Artikel 6 Waarde - Archeologie
6.1 Toepassingsbereik
De regels in dit artikel zijn van toepassing op de locaties die zijn aangewezen als ‘Waarde – Archeologie’.
6.2 Functieomschrijving
De voor 'Waarde - Archeologie' aangewezen gronden zijn, behalve voor de andere daar voorkomende functies en gebiedsaanwijzingen, mede aangewezen voor bescherming van aanwezige of naar verwachting aanwezige archeologische waarden.
6.3 Beoordelingsregels bouwactiviteiten
Voor bouwwerken met een oppervlakte groter dan 500 m², moet alvorens een omgevingsvergunning wordt verleend, door de aanvrager een rapport worden overgelegd waarin, naar het oordeel van burgemeester en wethouders:
- de archeologische waarden van de gronden die blijkens de aanvraag kunnen worden verstoord in voldoende mate zijn vastgesteld; en
- in voldoende mate is aangegeven op welke wijze de archeologische waarden worden bewaard en/of gedocumenteerd.
6.4 Omgevingsvergunning voor het uitvoeren van werken, geen bouwwerken zijnde, en werkzaamheden
6.4.1 Vergunningplichtige werken en werkzaamheden
Voor de volgende werken, geen bouwwerken zijnde, en werkzaamheden is een omgevingsvergunning vereist:
- het ontgronden, afgraven (waaronder het graven van watergangen en waterpartijen), egaliseren en ophogen van gronden en/of het anderszins ingrijpend wijzigen van de bodemstructuur;
- het verwijderen en/of aanbrengen van bomen en diepwortelende beplanting;
- het aanleggen van energie-, transport- en of communicatieleidingen.

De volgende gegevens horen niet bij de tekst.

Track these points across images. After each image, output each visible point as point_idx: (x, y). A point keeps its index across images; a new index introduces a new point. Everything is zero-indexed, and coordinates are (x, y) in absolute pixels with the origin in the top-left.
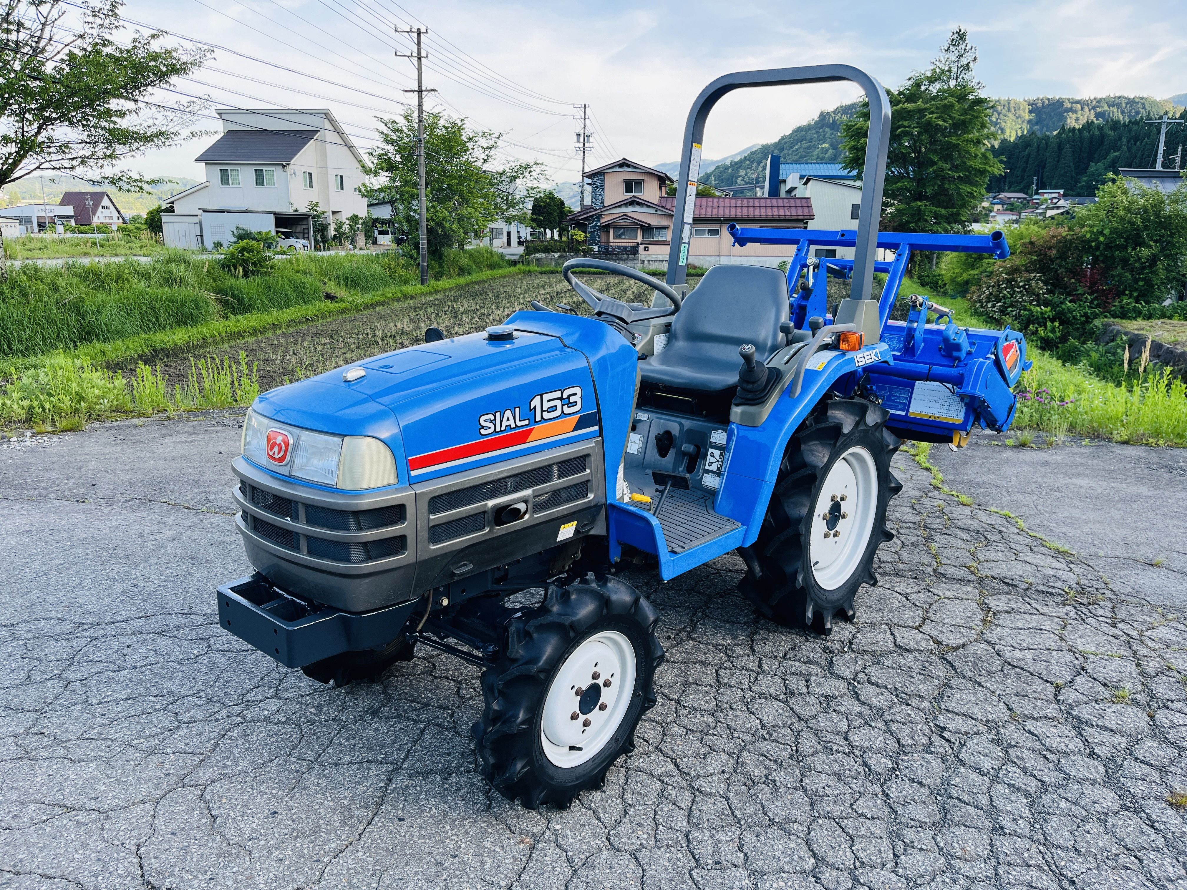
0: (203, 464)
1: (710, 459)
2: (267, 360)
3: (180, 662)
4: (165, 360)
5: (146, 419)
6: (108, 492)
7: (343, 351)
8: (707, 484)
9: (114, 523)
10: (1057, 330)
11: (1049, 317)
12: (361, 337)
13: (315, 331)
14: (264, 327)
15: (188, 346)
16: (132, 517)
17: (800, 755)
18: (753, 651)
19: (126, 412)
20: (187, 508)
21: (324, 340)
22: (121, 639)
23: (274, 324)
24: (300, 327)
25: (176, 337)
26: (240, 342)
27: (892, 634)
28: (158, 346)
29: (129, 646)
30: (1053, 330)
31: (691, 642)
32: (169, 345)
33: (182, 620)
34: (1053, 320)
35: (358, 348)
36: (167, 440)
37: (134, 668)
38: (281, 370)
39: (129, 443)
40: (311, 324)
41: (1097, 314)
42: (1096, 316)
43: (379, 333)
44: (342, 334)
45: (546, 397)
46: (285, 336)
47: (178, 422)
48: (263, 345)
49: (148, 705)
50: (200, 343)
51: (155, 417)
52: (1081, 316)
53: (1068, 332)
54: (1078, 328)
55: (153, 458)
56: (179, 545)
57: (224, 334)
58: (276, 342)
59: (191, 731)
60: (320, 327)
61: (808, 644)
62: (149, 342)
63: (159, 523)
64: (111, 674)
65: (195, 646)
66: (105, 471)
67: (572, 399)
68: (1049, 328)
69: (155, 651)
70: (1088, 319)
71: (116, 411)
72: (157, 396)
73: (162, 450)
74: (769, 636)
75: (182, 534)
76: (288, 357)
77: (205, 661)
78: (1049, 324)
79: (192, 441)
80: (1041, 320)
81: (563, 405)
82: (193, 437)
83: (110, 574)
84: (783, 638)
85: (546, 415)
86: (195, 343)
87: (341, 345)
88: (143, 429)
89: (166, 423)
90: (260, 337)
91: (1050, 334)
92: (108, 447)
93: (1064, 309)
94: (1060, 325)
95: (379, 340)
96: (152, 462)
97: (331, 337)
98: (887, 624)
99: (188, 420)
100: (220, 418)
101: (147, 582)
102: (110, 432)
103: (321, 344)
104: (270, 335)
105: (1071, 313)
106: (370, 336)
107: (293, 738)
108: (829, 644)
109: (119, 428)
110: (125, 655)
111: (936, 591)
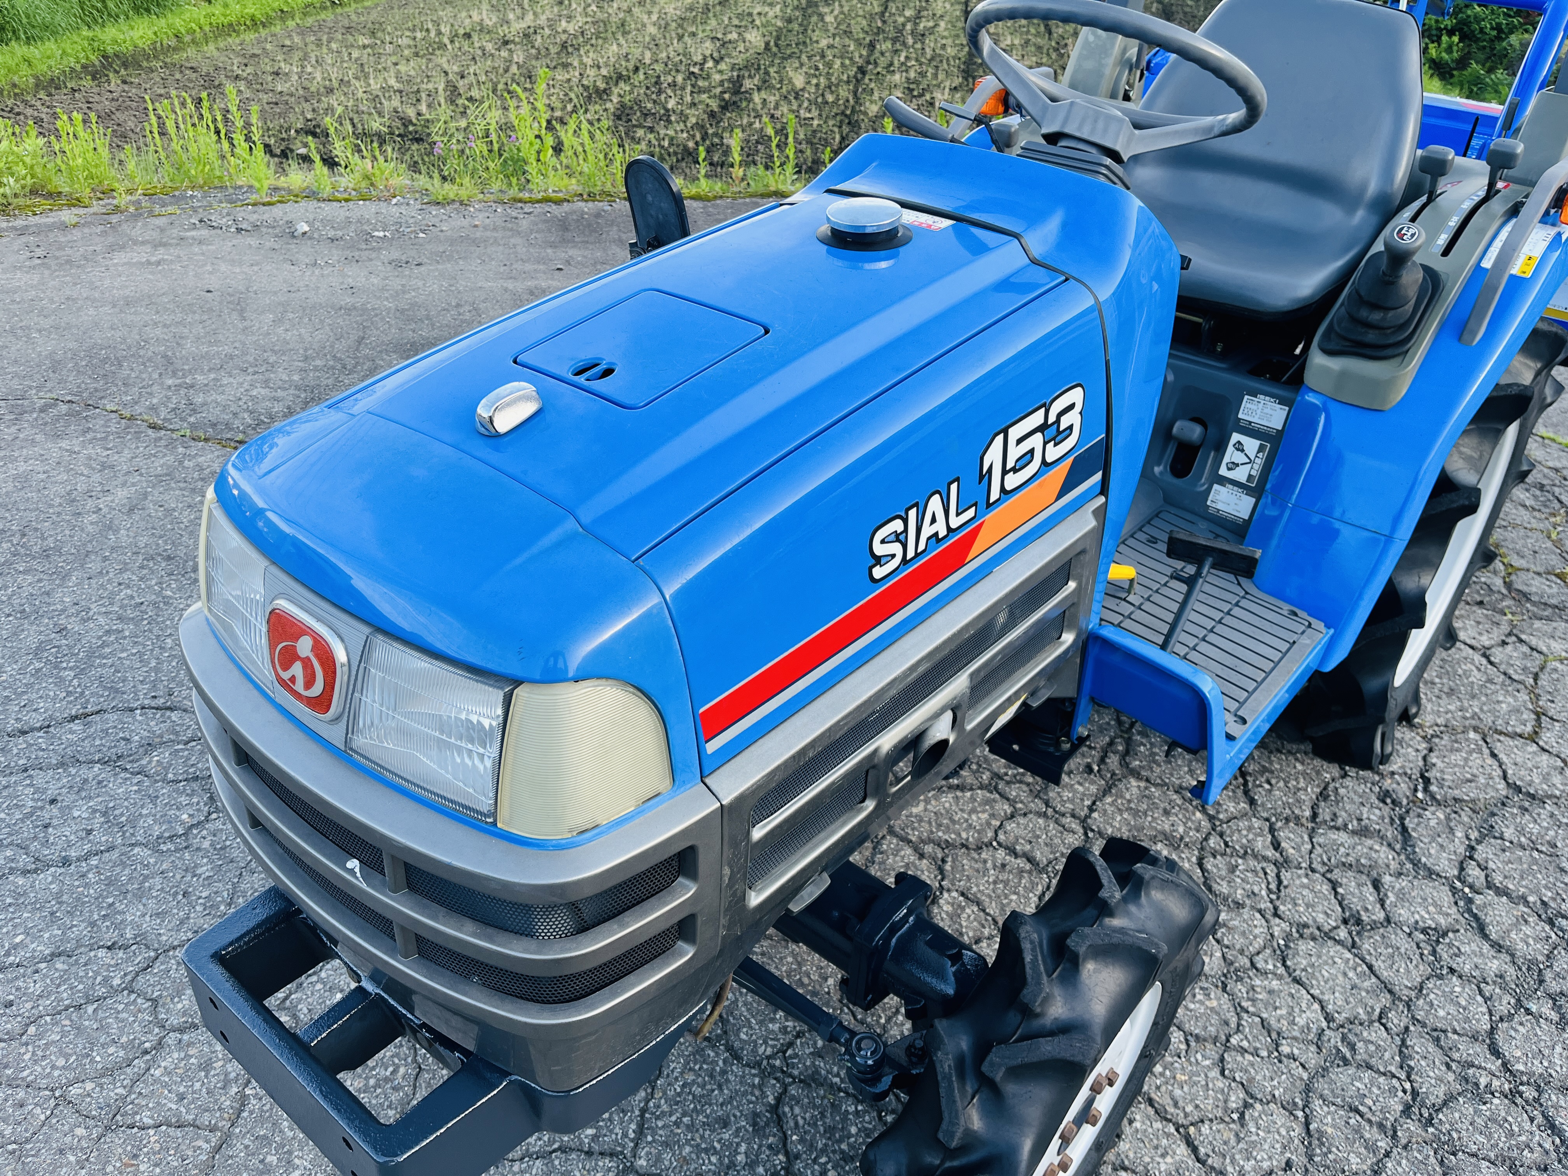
0: (179, 317)
1: (1231, 454)
2: (278, 74)
3: (154, 845)
4: (123, 72)
5: (81, 211)
6: (15, 384)
7: (394, 59)
8: (1220, 506)
9: (22, 467)
10: (1455, 48)
11: (1445, 28)
12: (419, 35)
13: (346, 23)
14: (268, 16)
15: (155, 48)
16: (54, 450)
17: (1423, 1105)
18: (1252, 802)
19: (50, 195)
20: (154, 427)
21: (363, 40)
22: (40, 778)
23: (282, 11)
24: (323, 16)
25: (136, 34)
26: (233, 41)
27: (1494, 755)
28: (110, 50)
29: (53, 801)
30: (1449, 50)
31: (1134, 782)
32: (126, 48)
33: (156, 725)
34: (1451, 33)
35: (417, 55)
36: (119, 258)
37: (66, 862)
38: (301, 92)
39: (52, 263)
40: (339, 10)
41: (1515, 27)
42: (1512, 30)
43: (445, 29)
44: (389, 29)
45: (1015, 432)
46: (302, 31)
47: (136, 216)
48: (268, 46)
49: (97, 973)
50: (173, 42)
51: (97, 207)
52: (1492, 28)
53: (1469, 52)
54: (1484, 47)
55: (94, 300)
56: (142, 524)
57: (207, 28)
58: (288, 43)
59: (188, 1057)
60: (353, 17)
61: (1348, 782)
62: (96, 44)
63: (104, 466)
64: (21, 881)
65: (183, 800)
66: (12, 331)
67: (1064, 423)
68: (1444, 45)
69: (105, 814)
70: (1501, 33)
71: (34, 192)
72: (96, 166)
73: (107, 282)
74: (1271, 763)
75: (145, 495)
76: (309, 69)
77: (206, 844)
78: (1445, 38)
79: (159, 263)
80: (1434, 32)
81: (1045, 444)
82: (161, 254)
83: (16, 601)
84: (1299, 767)
85: (1012, 481)
86: (164, 42)
87: (389, 48)
88: (77, 234)
89: (114, 219)
90: (264, 32)
91: (1444, 55)
92: (19, 275)
93: (1469, 16)
94: (1460, 40)
95: (446, 41)
96: (92, 312)
97: (373, 34)
98: (1476, 729)
99: (152, 215)
100: (205, 208)
101: (84, 621)
102: (24, 239)
103: (359, 47)
104: (277, 29)
105: (1478, 23)
106: (433, 34)
107: (399, 1079)
108: (1387, 783)
109: (39, 230)
110: (46, 827)
111: (1534, 642)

6.4.2 Uitzondering vergunningsplicht
Het bepaalde in lid 6.3.1 is niet van toepassing op werken, geen bouwwerken zijnde, en werkzaamheden die:
- het normale onderhoud betreffen;
- reeds in uitvoering zijn op het tijdstip van het van kracht worden van dit plan;
- in het kader van archeologisch onderzoek en het doen van opgravingen worden uitgevoerd, mits verricht door een daartoe bevoegde instantie;
- niet dieper gaan dan 0,4 m beneden het maaiveld en een kleinere oppervlakte dan 500 m² beslaan.
6.4.2 Beoordelingsregel
De omgevingsvergunning kan slechts worden verleend, indien geen onevenredige afbreuk wordt gedaan aan de archeologische waarden van de gronden.
6.4.3 Aanvraagvereisten
Alvorens een omgevingsvergunning te verlenen moet worden besloten dat de omgevingsvergunning pas kan worden verleend nadat door de aanvrager een rapport is overgelegd waarin:
- de archeologische waarden van de gronden, die blijkens de aanvraag kunnen worden verstoord, in voldoende mate zijn vastgesteld; en
- in voldoende mate is aangegeven op welke wijze de archeologische waarden worden bewaard en/of gedocumenteerd.